Dr D'Silva's in Dadar
Dadar is a sprawling part of Mumbai and comprises residences, small businesses and some textile mills. Dr D'Silva Road in Dadar is an extraordinary example of how unpretentious businesses and self-employed retailers continually and dynamically respond to shifts in demand and supply. A time series analysis of these businesses shows that their practitioners have managed discontinuity and stress better than the big businesses in Mumbai. Owners of small businesses have remained in business though their businesses have changed in content and character. A formal doctorate dissertation in management has often been regarded as a prerequisite for becoming a management guru. Owners and employees of these businesses have been their own gurus and may qualify for doctorate degrees in economic analysis, logistics, supply chain management, customer relations and, above all, in financial management.
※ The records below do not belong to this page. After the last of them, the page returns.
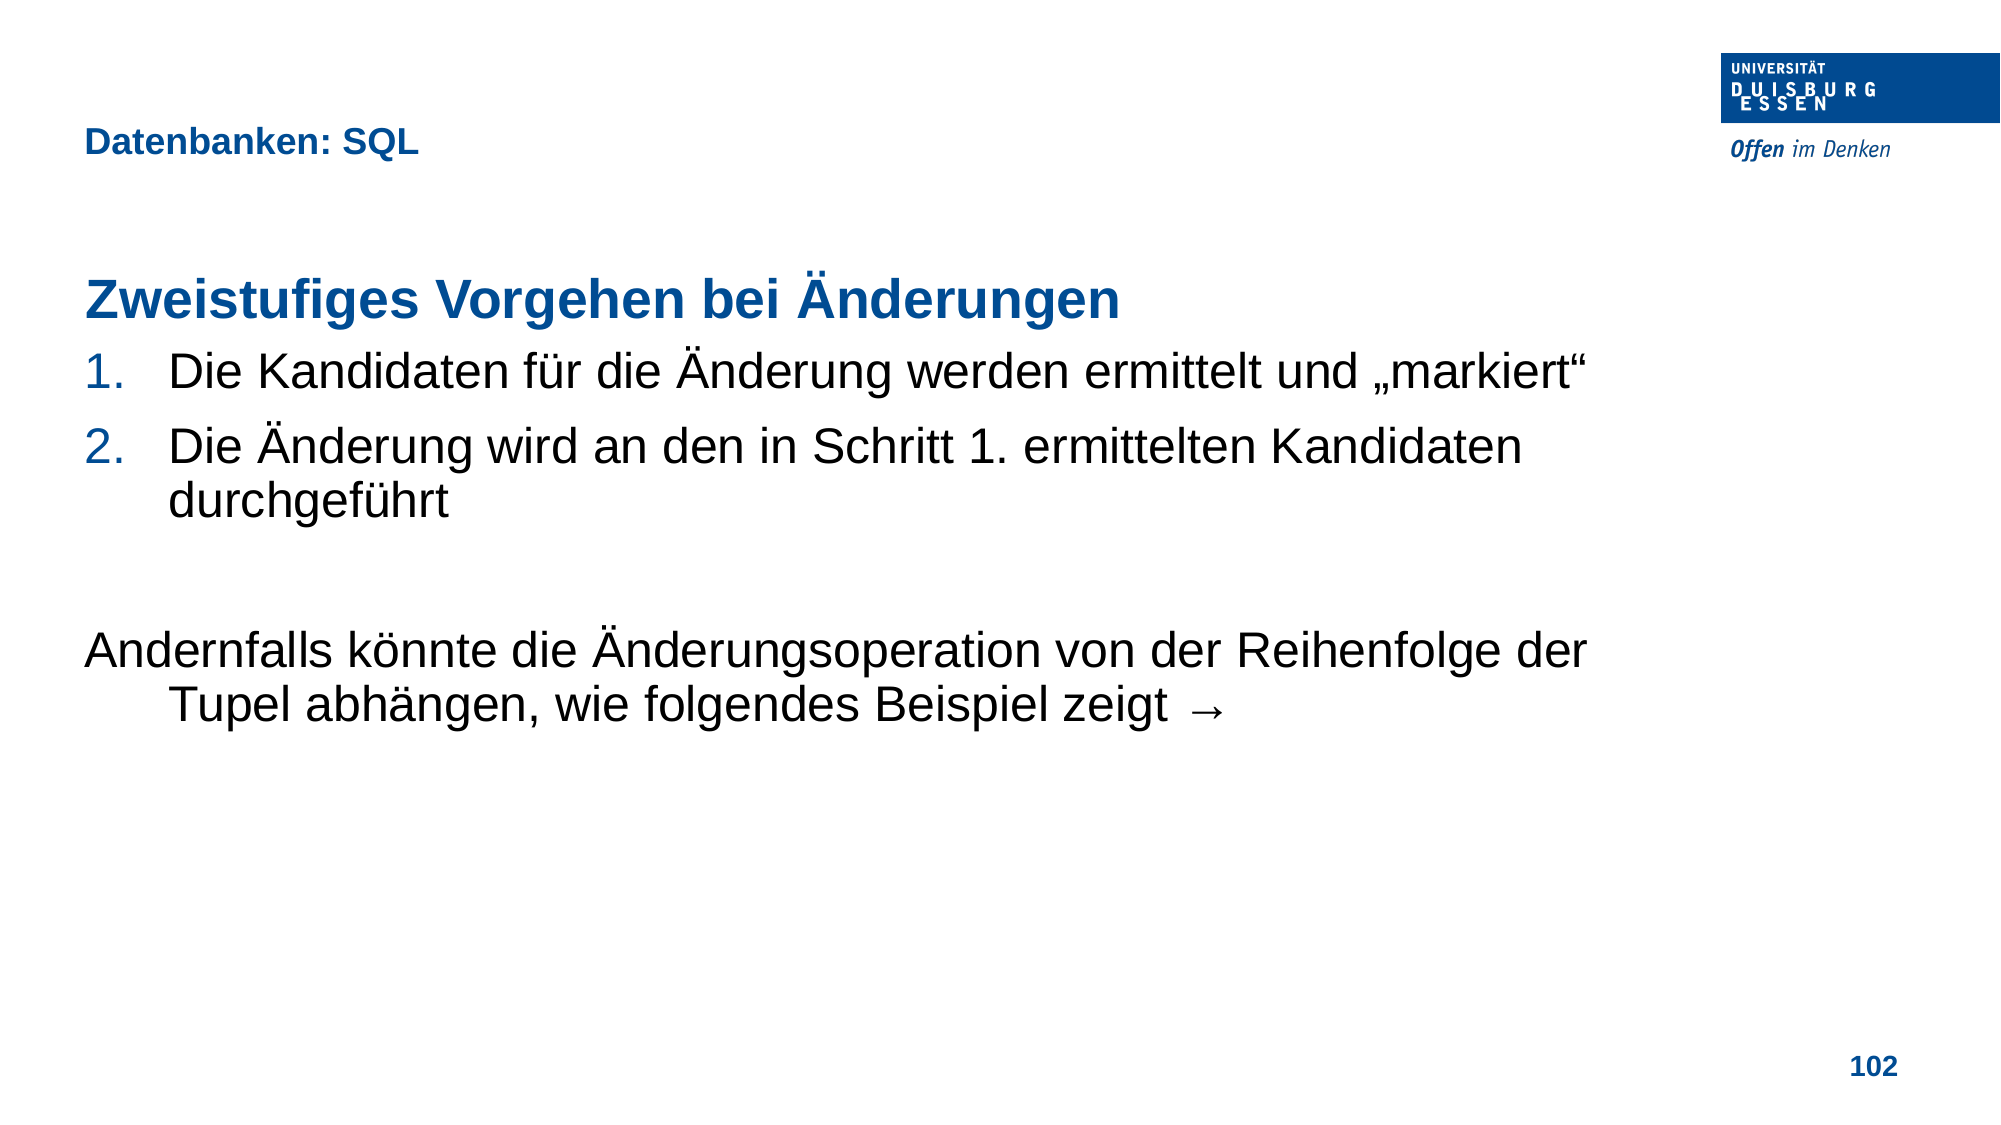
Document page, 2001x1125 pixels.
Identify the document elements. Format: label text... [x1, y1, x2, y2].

slide_number 102 [1677, 1039, 1914, 1081]
list Datenbanken: SQL [84, 121, 1694, 163]
list Die Kandidaten für die Änderung werden ermittelt und „markiert“ Die Änderung wird an den in Schritt 1. ermittelten Kandidaten durchgeführt Andernfalls könnte die Änderungsoperation von der Reihenfolge der Tupel abhängen, wie folgendes Beispiel zeigt → [84, 338, 1636, 959]
list Zweistufiges Vorgehen bei Änderungen [85, 263, 1696, 338]
picture [1721, 53, 2000, 162]
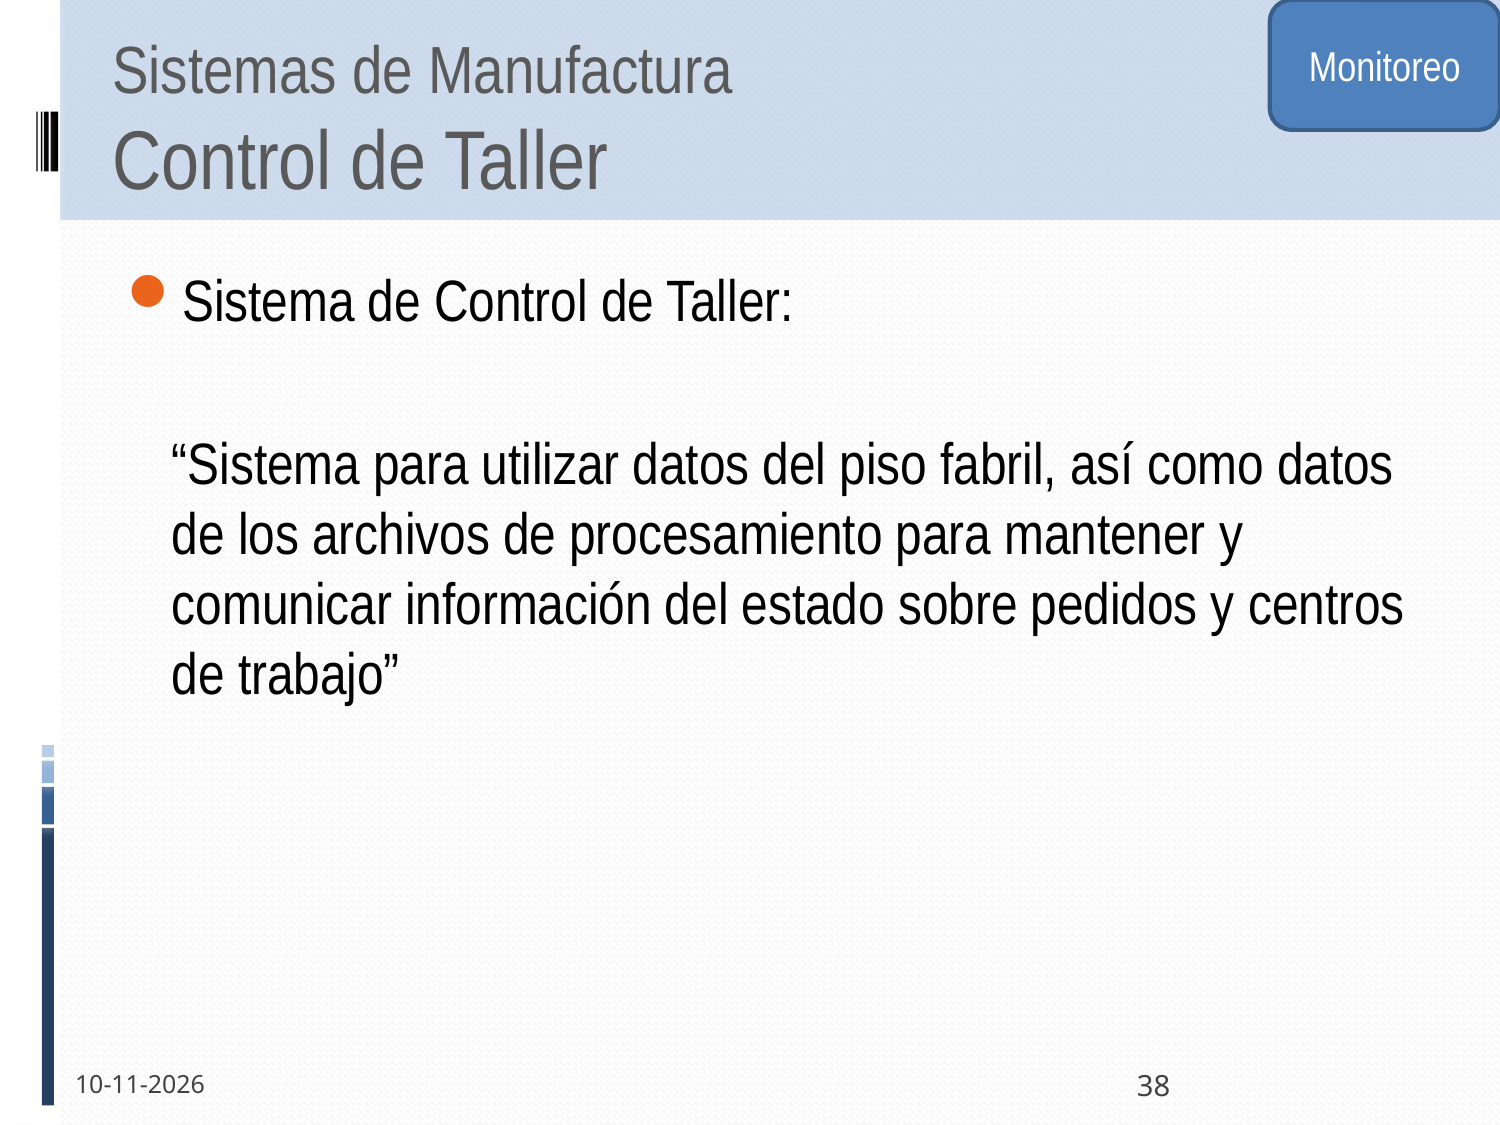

Dr D'Silva, perhaps a physician who loved to care for the sick, would have been most willing to award them doctorate degrees because they have remained close to a colourful mosaic of local customers with poor to modest means.
Scaling up in style
Six-Sigma lunchbox delivery and customer-focussed merchants demonstrate the power of the will to act on domestic demand and to build volumes even while accepting uncomplainingly an indifferent and insensitive public infrastructure. Commonsense and conscientiousness drive their successes. Business is a mundane activity that thrives less on intellectual piety than on the vigorous acceptance of the primacy of behaviour aimed at satisfying customers. Such simplification does not undermine the importance of formal education. It is more than likely that the lunchbox delivery system evolved gradually over time and that it can be put into practice faster with a formal education in business management. Such formality would necessarily have to shun the intellectual exuberance of theorising but focus on the nuances and complexities of structuring and running businesses. It has to confront the likely facts associated with economic analysis, customer relations and competition. The opportunities and need for formal business education are immense in countries such as India. However, the reputed business schools are too comfortable with their small graduating classes and certain incomes. They would incur huge costs if they had to scale up and expand to locations outside their present location. Moreover, graduating students from the reputed business schools have become unaffordable to domestic businesses. With the objective of meeting India's big demand for quality education in business management, the ICFAI Foundation has established the Icfaian Business Schools (IBS) in eight Indian cities. It has `scaled up' while others have not. It delivers the same high quality at all locations. It has done more. It has written a large number of original and contemporary 'cases' in management. These cases are used in its classrooms and have been included in the European Case Clearing House. No other business school has this distinction.
Cases for emulation
Cases are important because business is a mundane activity. Commonsense, conscientiousness and the acceptance of the primacy of the customer drive success in business. The Six-Sigma lunchbox delivery system, Dr D'Silva Road and IBS are cases. They forcefully reinforce the ideas of Professor Prahalad. The Central and State Governments could emulate these. They could accept the primacy of the citizen as the customer, they could scale up and deliver `right' everywhere, and practise the 24x7 model every hour, every day like the soldiers at the border. They could aspire to achieve 97 per cent perfection or Three-Sigma service levels. They could walk the talk because intellectual piety is not a good idea. It never was. (The author is a financial analyst.)